Microsoft founder Bill Gates has confirmed that he isn't suffering from a chronic case of iPad envy.
According to Gates, netbooks - rather than tablets - will remain "mainstream" for various tasks requiring the use of an actual physical keyboard.
"You know, I'm a big believer in touch and digital reading, but I still think that some mixture of voice, the pen and a real keyboard - in other words a netbook - will be the mainstream on that," Gates told BNet.
"So, it's not like I sit there and feel the same way I did with iPhone where I say, 'Oh my God, Microsoft didn't aim high enough.'
"It's a nice reader, but there's nothing on the iPad I look at and say, 'Oh, I wish Microsoft had done it.'"

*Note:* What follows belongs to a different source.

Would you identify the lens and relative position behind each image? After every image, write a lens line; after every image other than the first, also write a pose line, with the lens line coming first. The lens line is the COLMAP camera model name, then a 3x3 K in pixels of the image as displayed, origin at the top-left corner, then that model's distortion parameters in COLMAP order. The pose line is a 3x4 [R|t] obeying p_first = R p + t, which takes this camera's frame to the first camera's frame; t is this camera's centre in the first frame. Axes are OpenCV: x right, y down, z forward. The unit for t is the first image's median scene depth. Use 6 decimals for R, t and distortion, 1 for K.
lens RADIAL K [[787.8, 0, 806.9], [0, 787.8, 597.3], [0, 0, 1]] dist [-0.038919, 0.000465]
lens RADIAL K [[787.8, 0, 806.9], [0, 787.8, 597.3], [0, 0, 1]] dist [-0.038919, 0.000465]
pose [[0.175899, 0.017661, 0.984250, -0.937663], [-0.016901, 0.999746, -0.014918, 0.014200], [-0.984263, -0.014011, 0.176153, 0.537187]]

Meanwhile, Brent Schlender of BNet speculated that the iPad's launch could mark a "pivotal point" after which Apple is perceived as being to "cocksure" for its own good.

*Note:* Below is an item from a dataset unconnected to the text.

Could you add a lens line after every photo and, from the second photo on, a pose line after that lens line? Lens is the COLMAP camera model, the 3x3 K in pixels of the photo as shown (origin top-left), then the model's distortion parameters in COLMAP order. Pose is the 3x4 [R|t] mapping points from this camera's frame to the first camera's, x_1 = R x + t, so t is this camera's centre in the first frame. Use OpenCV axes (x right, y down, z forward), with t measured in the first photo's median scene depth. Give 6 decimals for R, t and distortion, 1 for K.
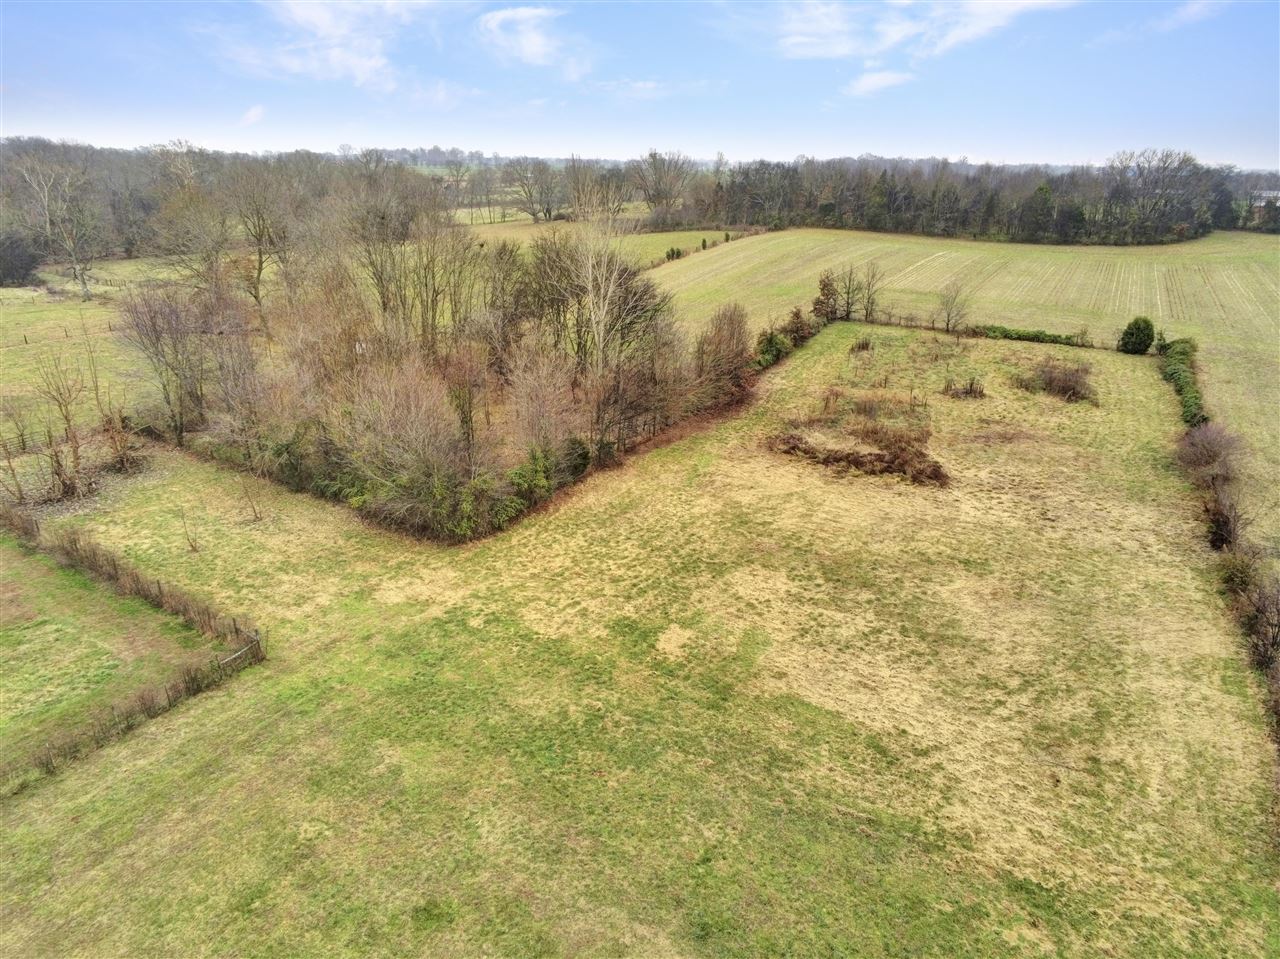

"Or, to give Apple a credit, is this simply another example of being so far ahead of the curve that most of us just don't get it? Judging from the trajectories of the iPod and the iPhone, Apple and its developer partners will mend the iPad's flaws sooner than we might expect," opined Schlender.
"Love Apple or loathe it, I'd bet that eventually the combination of flexibility, programmability, connectivity, finger-power, and brute force in the marketplace will make the iPad the first genuine, interactive, high-definition Personal Universal Media Player."